As children become acquainted with the components of number, they extend cardinal counting and conceptual subitizing to larger numbers. The major advances for children at this step who have had opportunities at home or in a care center to learn the previous foundational and achievable number core content involve extending their competency to larger numbers. This means that teachers or caregivers who must support children at different levels, or support a mixture of children who have learned and those who have not had sufficient opportunity to learn the previous number core content, can frequently combine these groups by allowing children to choose set sizes with which they feel comfortable and can succeed (see Box 5-7).

BOX 5-7

Step 2 in the Number Core Age 4 or Prekindergarten

Extend Cardinal Counting and Conceptual Subitizing to Larger Numbers


Children at particular ages/grades may exceed the specified numbers and be able to work correctly with larger numbers. The numbers for each age/grade are the foundational and achievable content for children at this age/grade. The major types of new learning for each age/grade are given in italics. Each level assumes that children have had sufficient learning experiences at the lower level to learn that content; many children can still learn the content at a level without having fully mastered the content at the lower level if they have sufficient time to learn and practice.

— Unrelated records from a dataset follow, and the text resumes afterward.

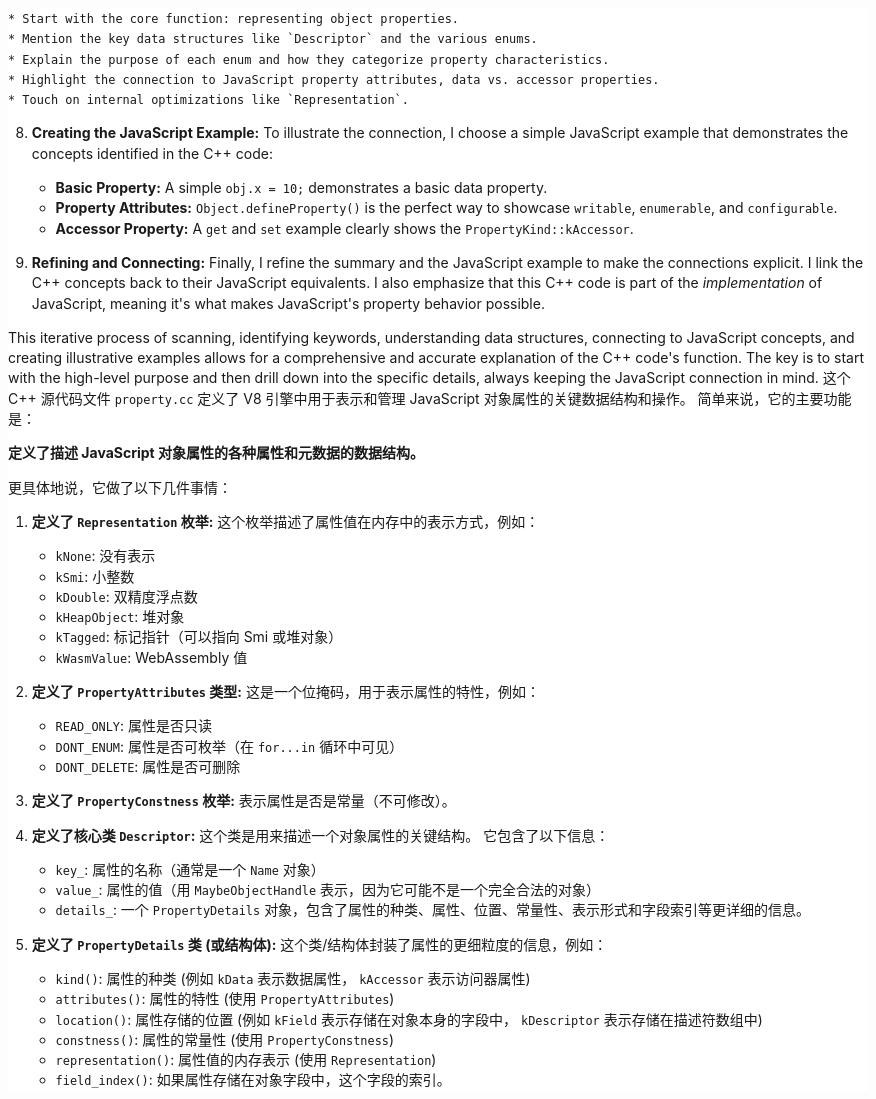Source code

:     * Start with the core function: representing object properties.
    * Mention the key data structures like `Descriptor` and the various enums.
    * Explain the purpose of each enum and how they categorize property characteristics.
    * Highlight the connection to JavaScript property attributes, data vs. accessor properties.
    * Touch on internal optimizations like `Representation`.

8. **Creating the JavaScript Example:**  To illustrate the connection, I choose a simple JavaScript example that demonstrates the concepts identified in the C++ code:

    * **Basic Property:**  A simple `obj.x = 10;` demonstrates a basic data property.
    * **Property Attributes:** `Object.defineProperty()` is the perfect way to showcase `writable`, `enumerable`, and `configurable`.
    * **Accessor Property:**  A `get` and `set` example clearly shows the `PropertyKind::kAccessor`.

9. **Refining and Connecting:** Finally, I refine the summary and the JavaScript example to make the connections explicit. I link the C++ concepts back to their JavaScript equivalents. I also emphasize that this C++ code is part of the *implementation* of JavaScript, meaning it's what makes JavaScript's property behavior possible.

This iterative process of scanning, identifying keywords, understanding data structures, connecting to JavaScript concepts, and creating illustrative examples allows for a comprehensive and accurate explanation of the C++ code's function. The key is to start with the high-level purpose and then drill down into the specific details, always keeping the JavaScript connection in mind.
这个 C++ 源代码文件 `property.cc` 定义了 V8 引擎中用于表示和管理 JavaScript 对象属性的关键数据结构和操作。 简单来说，它的主要功能是：

**定义了描述 JavaScript 对象属性的各种属性和元数据的数据结构。**

更具体地说，它做了以下几件事情：

1. **定义了 `Representation` 枚举:**  这个枚举描述了属性值在内存中的表示方式，例如：
    * `kNone`: 没有表示
    * `kSmi`: 小整数
    * `kDouble`: 双精度浮点数
    * `kHeapObject`: 堆对象
    * `kTagged`:  标记指针（可以指向 Smi 或堆对象）
    * `kWasmValue`: WebAssembly 值

2. **定义了 `PropertyAttributes` 类型:**  这是一个位掩码，用于表示属性的特性，例如：
    * `READ_ONLY`: 属性是否只读
    * `DONT_ENUM`: 属性是否可枚举（在 `for...in` 循环中可见）
    * `DONT_DELETE`: 属性是否可删除

3. **定义了 `PropertyConstness` 枚举:**  表示属性是否是常量（不可修改）。

4. **定义了核心类 `Descriptor`:**  这个类是用来描述一个对象属性的关键结构。 它包含了以下信息：
    * `key_`: 属性的名称（通常是一个 `Name` 对象）
    * `value_`: 属性的值（用 `MaybeObjectHandle` 表示，因为它可能不是一个完全合法的对象）
    * `details_`: 一个 `PropertyDetails` 对象，包含了属性的种类、属性、位置、常量性、表示形式和字段索引等更详细的信息。

5. **定义了 `PropertyDetails` 类 (或结构体):**  这个类/结构体封装了属性的更细粒度的信息，例如：
    * `kind()`: 属性的种类 (例如 `kData` 表示数据属性， `kAccessor` 表示访问器属性)
    * `attributes()`: 属性的特性 (使用 `PropertyAttributes`)
    * `location()`: 属性存储的位置 (例如 `kField` 表示存储在对象本身的字段中， `kDescriptor` 表示存储在描述符数组中)
    * `constness()`: 属性的常量性 (使用 `PropertyConstness`)
    * `representation()`: 属性值的内存表示 (使用 `Representation`)
    * `field_index()`: 如果属性存储在对象字段中，这个字段的索引。
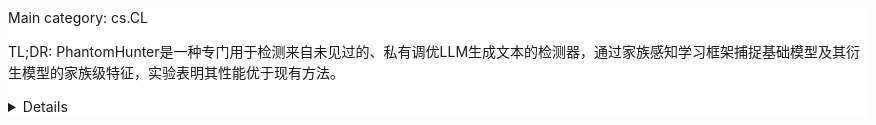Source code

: Main category: cs.CL

TL;DR: PhantomHunter是一种专门用于检测来自未见过的、私有调优LLM生成文本的检测器，通过家族感知学习框架捕捉基础模型及其衍生模型的家族级特征，实验表明其性能优于现有方法。


<details>
  <summary>Details</summary>
Motivation: 随着LLM的普及，其生成文本带来的社会问题（如错误信息和学术不端）日益严重，而现有检测器对私有调优LLM生成的文本效果不佳。

Method: 提出PhantomHunter，采用家族感知学习框架，捕捉基础模型及其衍生模型的共享特征，而非个体特征。

Result: 在LLaMA、Gemma和Mistral家族数据上的实验显示，PhantomHunter优于7个基线方法和3个工业服务，F1分数超过96%。

Conclusion: PhantomHunter为解决私有调优LLM生成文本的检测问题提供了有效方案，具有实际应用潜力。

Abstract: With the popularity of large language models (LLMs), undesirable societal
problems like misinformation production and academic misconduct have been more
severe, making LLM-generated text detection now of unprecedented importance.
Although existing methods have made remarkable progress, a new challenge posed
by text from privately tuned LLMs remains underexplored. Users could easily
possess private LLMs by fine-tuning an open-source one with private corpora,
resulting in a significant performance drop of existing detectors in practice.
To address this issue, we propose PhantomHunter, an LLM-generated text detector
specialized for detecting text from unseen, privately-tuned LLMs. Its
family-aware learning framework captures family-level traits shared across the
base models and their derivatives, instead of memorizing individual
characteristics. Experiments on data from LLaMA, Gemma, and Mistral families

Cardinality: Extends conceptual subitizing to 5-groups with 1, 2, 3, 4, 5 to see 6 through 10: can see the numbers 6, 7, 8, 9, 10 as 5 + 1, 5 + 2, 5 + 3, 5 + 4, 5 + 5 and can relate these to the fingers (5 on one hand). May do other such numerical compose/decompose patterns also.

Number word list: Continues to extend and learns the irregular teen patterns and extends the early decade twenty to twenty-nine, etc., pattern to higher decades: says 1 to 39.

1-to-1 counting correspondences: Continues to generalize to counting new things and to extend accurate correspondences to larger sets (accuracy will vary with effort): counts accurately 1 to 15 things in a row.

Written number symbols: Continues to learn new symbols if given such learning opportunities: reads 1 to 10; writes some numerals.

Reverses the cardinal counting principle (the count-to-cardinal shift) to count out n things (makes the cardinal-to-count shift): Must have fluent counting to have the attentional space to remember the number to which you’re counting so you can stop there.